Math Help - trigonometric integration

1. trigonometric integration

evaluate the following integrals, showing all working

a) int((sec^3*3x)(tan3x)) dx

b)int((sin15x)(cos9x)) dx

I was alright until the trig questions, could someone please get me started on these two.

2. Originally Posted by samdmansam
evaluate the following integrals, showing all working

a) int((sec^3*3x)(tan3x)) dx Mr F says: Make the substitution u = cos x.

b)int((sin15x)(cos9x)) dx Mr F says: 2 sin A cos B = sin (A + B) + sin (A - B) ......
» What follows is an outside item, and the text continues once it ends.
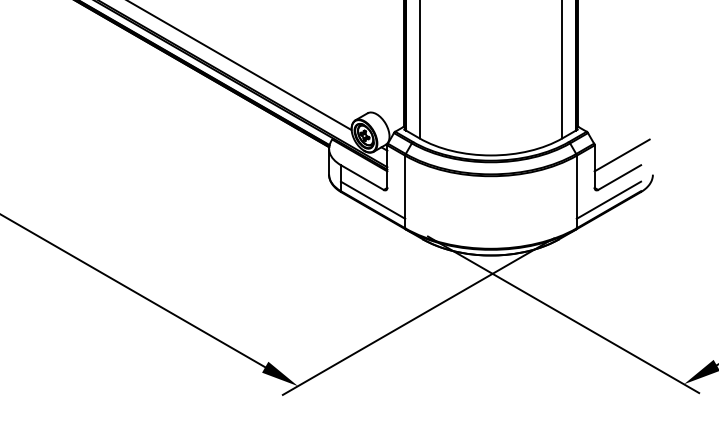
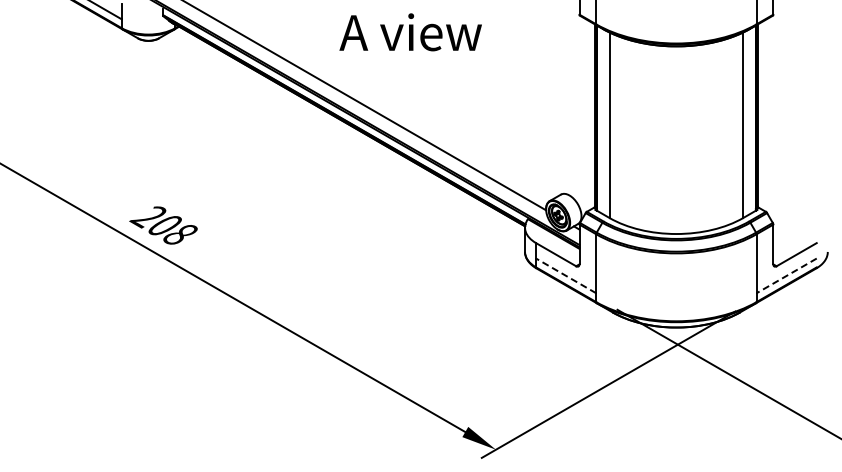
line: (621, 154) -> (798, 233), removed
line: (373, 199) -> (566, 275), solid -> dashed
line: (608, 199) -> (786, 275), solid -> dashed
I was alright until the trig questions, could someone please get me started on these two.
..

3. He4llo, samdmansam!

Another approach to (a) . . .

$a)\;\;\int \sec^3\!3x \tan3x\,dx$

$\text{Let: }\:u \:=\:\sec3x\quad\Rightarrow\quad du \:=\:3\sec3x\tan3x\,dx$

$\text{We have: }\;\int\underbrace{\sec^2\!3x}_{u^2}\underbrace{(\ sec3x\tan3x\,dx)}_{\frac{1}{3}du} \;=\;\frac{1}{3}\int u^2\,du$

~ ~ ~ ~ ~ ~ ~ ~ ~ ~ ~ ~ ~ ~ ~ ~ ~ ~ ~ ~ ~ ~ ~ ~ ~ ~ ~ ~ ~ ~

When we have: . $\int\sec^m\!x\tan^n\!x\,dx$
. . there is a procedure we can follow.

There are three cases to consider . . .

[1] Even secant, any tangent.

Example: . $\int\sec^4\!x\tan^3\!x\,dx$

$\text{"Peel off" }\sec^2\!x\text{ for our }du.$

We have: . $\int\sec^2\!x\,\tan^3\!x\,(\sec^2\!x\,dx)$
. . . . . . . . . . $\uparrow$
. . . . .
change to tangents
. . . . . . . . . $\downarrow$
. . $= \;\int(\tan^2\!x + 1)\tan^3\!x\,(\sec^2\!x\,dx) \;=\;\int(\tan^5\!x + \tan^3\!x)\,(\sec^2\!x\,dx)
$

$\text{Let: }\:u = \tan x\quad\Rightarrow\quad du = \sec^2\!x\,dx$

. . And we have: . $\int(u^5 + u^3)\,du$

[2] Odd tangent, any secant

Example: . $\int\sec^5\!x\tan^3\!x\,dx$

$\text{"Peel off" }\sec x\tan x\text{ for our }du.$

We have: . $\int\sec^4\!x\tan^2\!x\,(\sec x\tan x\,dx)$
. . . . . . . . . . . . . . $\uparrow$
. . . . . . . . .
change to secants
. . . . . . . . . . . . $\downarrow$
. . $= \;\int\sec^4\!x(\sec^2\!x-1)\,(\sec x\tan x\,dx) \;=\;\int(\sec^6\!x - \sec^4\!x)\,(\sec x\tan x\,dx)$

$\text{Let: }\,u \,=\,\sec x\quad\Rightarrow\quad du \,=\,\sec x\tan x\,dx$

. . And we have . $\int(u^6 - u^4)\,du$

[3] Odd secant, even tangent

This is the dreaded case, where a formula must be known
. . or it must be derived.

. . $\int\sec^3\!x\,dx \;=\;\frac{1}{2}\bigg[\sec x\tan x + \ln|\sec x + \tan x|\bigg] + C$

and a reduction formula is also recommended.